11. Seniors love great Bible teaching.

In fact, pastor, no one in your church will love an intensive Bible study more than they. Many will remember when our churches held annual weeks of study of a book of the Bible, which were always well attended. Announce that you are going to lead a similar study of a short book of Scripture for a weekday morning, pastor, and you might be surprised at the turnout.

12. Seniors tend to be the best givers in the church.

We are told by our leaders that when this generation goes to Heaven, churches are going to be in real financial crisis since we are not teaching giving the way we used to. Years ago, churches in my denomination would actually have stewardship revivals. Their annual stewardship emphasis would last for weeks and culminate in a huge dinner with an outstanding speaker. Churches had tithing testimonies and people were urged to tithe. These days, fewer and fewer churches are teaching these principles. Then they wonder why the giving is so weak.

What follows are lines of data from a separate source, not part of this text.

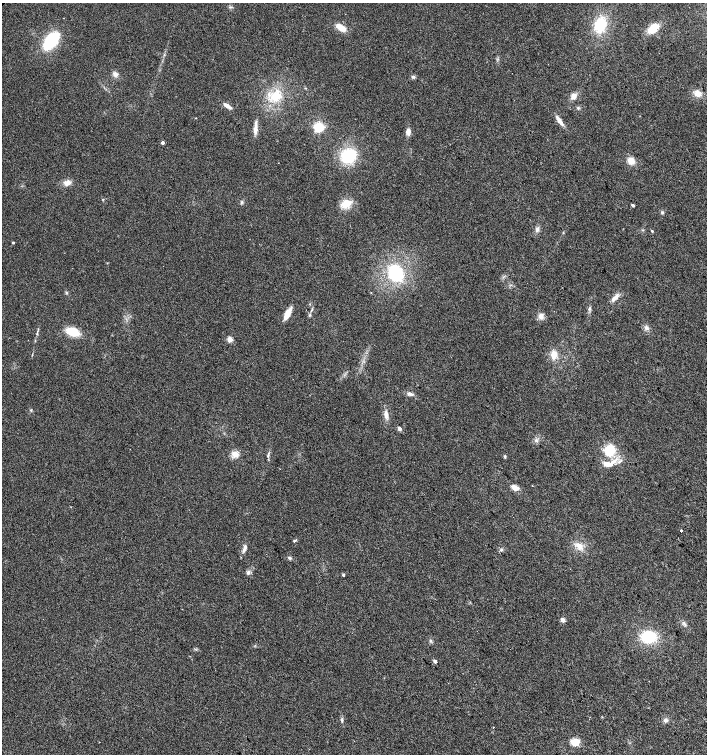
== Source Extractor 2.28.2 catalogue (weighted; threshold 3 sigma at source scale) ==
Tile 6 of 4 x 4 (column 2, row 2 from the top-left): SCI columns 1571-2979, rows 3015-4518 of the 6025 x 6023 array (HDU 1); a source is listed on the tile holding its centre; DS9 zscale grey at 2 x 2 block average (1 PNG px = mean of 2 x 2 image px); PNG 709 x 756 px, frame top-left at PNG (2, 3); no overlay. Shown black and unused: <1% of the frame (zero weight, under 2 of 3 exposures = <1% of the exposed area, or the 3 px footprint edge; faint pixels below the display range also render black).
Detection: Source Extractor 2.28.2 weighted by HDU 2 'WHT'; one run over the whole footprint, this tile lists its part. Background 0.0301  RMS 0.0063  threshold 0.0283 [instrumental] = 3 sigma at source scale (4.5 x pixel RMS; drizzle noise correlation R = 1.50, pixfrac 1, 0.0396/0.0396 arcsec/px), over >= 5 px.
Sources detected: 64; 1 inside a brighter listed object's ellipse — not listed separately; the other 63 listed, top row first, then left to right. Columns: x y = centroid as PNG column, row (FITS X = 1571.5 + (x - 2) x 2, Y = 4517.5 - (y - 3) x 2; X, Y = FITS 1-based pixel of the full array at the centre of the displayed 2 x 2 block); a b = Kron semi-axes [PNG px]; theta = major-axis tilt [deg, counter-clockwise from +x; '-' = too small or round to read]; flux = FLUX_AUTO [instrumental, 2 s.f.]
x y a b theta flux
600 24 14 10 74 53
341 27 10 5 -33 17
653 28 10 6 38 31
51 41 18 9 52 88
115 74 6 5 - 6.2
413 77 5 3 - 2.3
698 94 8 7 - 11
276 96 15 12 28 29
573 96 7 5 48 8.6
227 106 8 3 -32 9.8
578 108 4 3 - 1.7
196 118 2 2 - 0.61
559 121 13 4 -56 9.7
319 127 3 3 - 210
255 128 15 4 85 9
408 131 9 5 -81 6.8
162 143 2 2 - 4.8
348 156 14 12 29 60
631 161 6 6 - 15
67 183 8 6 30 8.4
241 202 5 2 - 1.7
346 204 12 10 27 20
633 205 2 2 - 4.3
662 212 4 3 - 2
537 229 8 4 69 4.5
652 231 3 2 - 1.6
563 233 3 2 - 1
13 243 2 2 - 2.1
396 273 15 12 -62 94
615 297 13 5 41 7.9
288 314 10 4 61 24
310 315 4 2 - 1.2
541 316 7 6 - 6.8
646 328 6 5 - 4.2
72 332 11 6 -20 39
37 334 4 3 - 1.5
230 339 3 2 - 30
554 355 7 6 - 15
410 394 7 4 -18 4.4
386 415 9 5 -85 7.8
399 428 2 2 - 11
610 450 12 10 74 37
235 454 8 7 - 11
268 455 7 3 79 2.6
505 457 4 3 - 1.8
620 461 5 3 - 2.9
608 464 11 5 -8 12
515 488 6 4 -26 13
681 530 2 2 - 150
295 540 6 2 14 1.2
579 546 11 6 -40 12
245 547 9 4 70 6.2
289 558 5 3 - 2.7
248 572 5 4 - 4.3
343 575 2 2 - 2.6
563 620 2 2 - 17
648 637 12 10 -1 63
431 641 3 2 - 1.3
435 661 2 2 - 7.5
342 720 6 3 89 2.6
665 720 5 5 - 3.6
493 727 2 2 - 1.1
575 742 10 9 - 14
Diffuse or blended objects may show on this block-average render without a row.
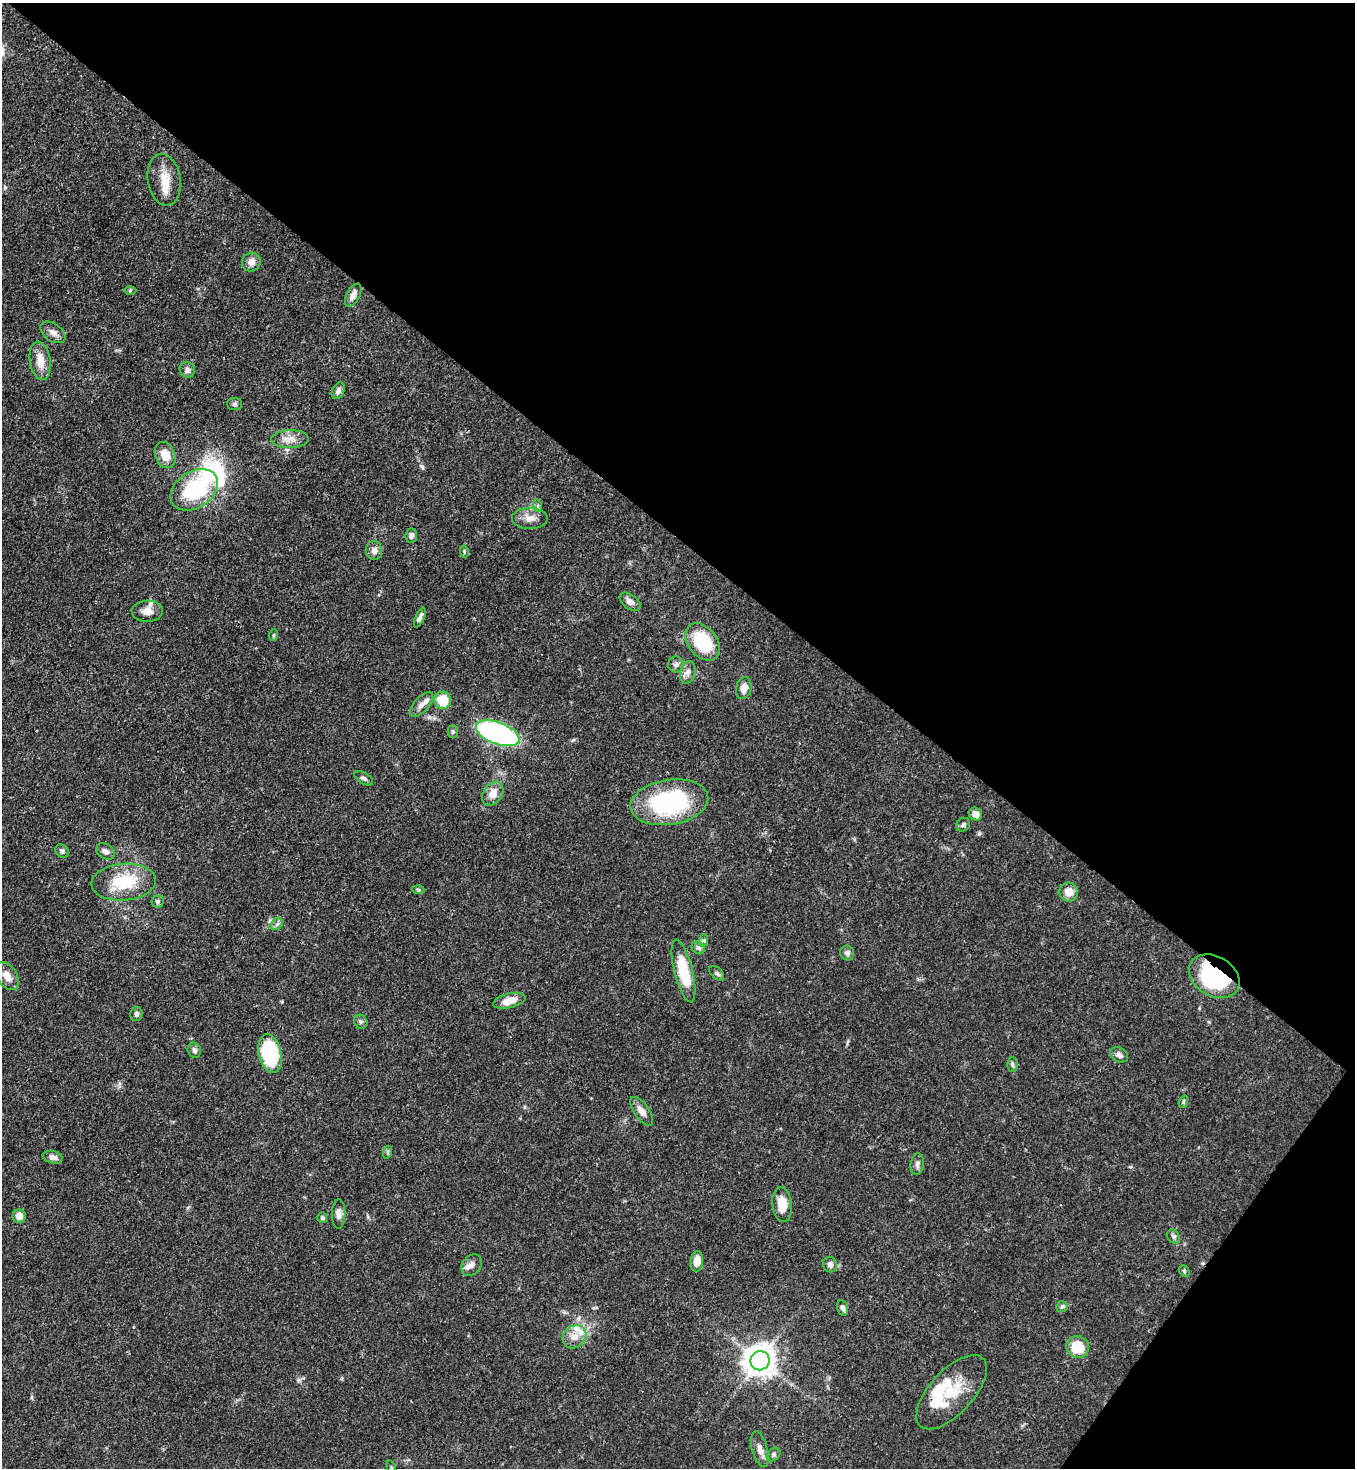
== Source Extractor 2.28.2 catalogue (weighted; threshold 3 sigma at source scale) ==
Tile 8 of 4 x 4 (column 4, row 2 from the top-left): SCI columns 4424-5776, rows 2990-4455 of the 6000 x 5978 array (HDU 1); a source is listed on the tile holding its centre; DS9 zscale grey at full resolution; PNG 1357 x 1470 px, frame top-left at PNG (2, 3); each listed source drawn as its Kron ellipse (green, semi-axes under 4 px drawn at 4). Shown black and unused: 40% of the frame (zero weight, under 3 of 4 exposures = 7% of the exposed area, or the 3 px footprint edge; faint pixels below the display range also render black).
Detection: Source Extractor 2.28.2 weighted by HDU 2 'WHT'; one run over the whole footprint, this tile lists its part. Background 0.0664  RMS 0.0036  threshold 0.0162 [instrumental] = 3 sigma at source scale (4.5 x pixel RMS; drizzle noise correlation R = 1.50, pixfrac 1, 0.05/0.05 arcsec/px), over >= 5 px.
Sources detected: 86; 1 inside a brighter object's white glare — neither listed nor drawn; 7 inside a brighter listed object's ellipse — not listed separately; the other 78 listed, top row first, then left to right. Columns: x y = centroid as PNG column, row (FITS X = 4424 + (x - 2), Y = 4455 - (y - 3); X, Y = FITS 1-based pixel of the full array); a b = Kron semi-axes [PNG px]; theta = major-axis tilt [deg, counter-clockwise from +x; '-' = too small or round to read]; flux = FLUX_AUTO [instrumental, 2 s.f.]
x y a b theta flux
164 180 26 16 -81 7.1
251 262 10 9 - 2.4
130 291 6 4 2 0.51
353 295 13 6 61 2.4
53 332 14 8 -36 2.1
40 361 19 10 -81 5.1
187 370 8 7 - 1.3
338 391 9 6 65 1.4
235 404 7 6 - 0.82
290 439 19 9 1 3.6
165 455 13 10 -66 5.2
194 490 26 18 33 28
538 506 6 4 -74 0.64
530 518 18 10 -1 3.5
411 536 7 6 - 1.1
374 550 9 8 - 2.1
464 551 6 4 -79 0.47
630 602 12 7 -36 2.1
147 611 15 10 1 2.9
420 618 11 4 65 1.5
274 635 6 3 70 0.39
703 642 21 14 -50 21
676 665 8 8 - 1.3
688 672 11 7 75 1.8
744 688 11 7 76 3.4
443 700 8 8 - 11
422 705 15 7 49 2.1
453 732 6 5 - 0.61
498 733 23 11 -21 80
364 778 10 5 -31 1
493 794 13 9 56 3.9
669 802 39 22 9 46
975 814 7 6 - 2.5
963 825 7 6 - 0.88
62 851 7 6 - 1
105 851 10 7 -39 1.6
124 882 32 18 5 16
418 890 6 4 -3 0.52
1069 892 9 9 - 4.3
158 901 6 6 - 0.87
277 924 7 5 45 0.84
704 940 6 4 71 0.65
698 948 7 5 -43 1
847 953 7 7 - 1.2
683 971 32 9 -76 16
717 973 9 5 -44 0.85
7 976 15 10 -59 3.5
1214 976 27 19 -32 42
509 1001 16 7 14 4.5
136 1014 7 6 - 1.1
361 1022 7 6 - 0.86
194 1050 8 6 -69 1.1
270 1054 20 11 -77 29
1119 1055 9 7 -29 1.6
1012 1064 7 5 -89 0.77
1183 1102 6 4 71 0.46
642 1111 17 7 -54 2.9
388 1152 6 4 72 0.49
53 1157 10 6 -15 1.7
917 1164 11 6 83 1.4
782 1205 17 10 -84 6.4
339 1214 15 7 88 1.9
19 1216 7 6 - 3
322 1218 5 5 - 0.58
1174 1236 7 6 - 0.91
697 1261 10 6 84 3.9
472 1265 12 9 48 2.2
830 1265 8 7 - 1.4
1184 1271 6 5 - 0.59
1062 1307 6 5 - 0.7
843 1308 8 5 -76 1.2
575 1337 13 10 43 4.1
1078 1347 11 11 - 8.7
760 1361 10 9 - 550
952 1392 46 22 47 15
760 1449 18 7 -75 2.6
774 1454 7 6 - 0.93
391 1468 8 3 -71 0.63
Overlapping masked pixels (flux is a lower limit): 1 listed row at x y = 1214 976
Isophote crosses this tile's border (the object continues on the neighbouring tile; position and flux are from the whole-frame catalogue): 1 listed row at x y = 391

In many cases, young pastor, you are reaping the benefits of previous pastors who got this right.

13. Seniors tend to be your best pray-ers.

In churches where we have had round-the-clock prayer ministries, seniors carried the major part. It’s a wise pastor who takes advantage of the praying-est people in his church and involves them in such a vital ministry. Incidentally, this is not something you have to do “for them.” Enlist one of them to come up with a plan and give leadership to the prayer ministry.

14. The sweetest friends a pastor will ever have tend to be seniors.

A preacher-father once told his three sons, who were also pastors, “The Lord has put a delicate balance in the church. He has put just enough headstrong, stubborn members to keep you the pastor humble. And He has put just enough sweet, godly saints to keep you from quitting.”

Every church I ever served had both groups. Furthermore, the sweet, humble ones who “keep you from quitting” tend to be the old-timers in the congregation. A young pastor who nurtures his relationships with the seniors in his church is one smart leader.

15. Neglected, abused or misused seniors can give a pastor more headaches than he ever thought possible.

Oh man, the stories I could tell.

In my last pastorate, in the late 1990s we were conducting a self-study, led by a great guy from our state office, on how to gear ourselves up for the challenges of the future. Demographic studies showed a large percentage of young families living within driving distance of our church, but we were reaching few of them. So, the recommendations involved redirecting some of our efforts and energies in their direction. The seniors blew up.

Even though I was in my late 50s and thus a senior myself, one would have thought I was a 25-year-old pastor dead set on pushing the oldsters out. I found myself running from home to home, meeting with Sunday School classes and assuring seniors we were never going to neglect them. Many were some of the most self-centered church members I’ve ever worked with. So, No. 15 on our list of 15 should not be taken lightly.

The voice on the other end of the phone said, “Sir, we’re conducting a survey on the television watching habits of our audience. This will take about three minutes. Could we do that?” I said, “Sure. Go ahead.”

“First,” the man said, “could I ask what group you are in? The groups are 25 and under, 25 to 35, 45 to 55, or 55 and up.”

I said, “That one.”

He said, “Which one?”

“55 and up.”

Click. He hung up. Not one word of explanation. Once he found I was a senior, he was gone.

That was an eloquent statement on how some people discount seniors. So, so foolish.

But this will not happen in a Christian church led by a God-called and Spirit-led pastor. Surely not.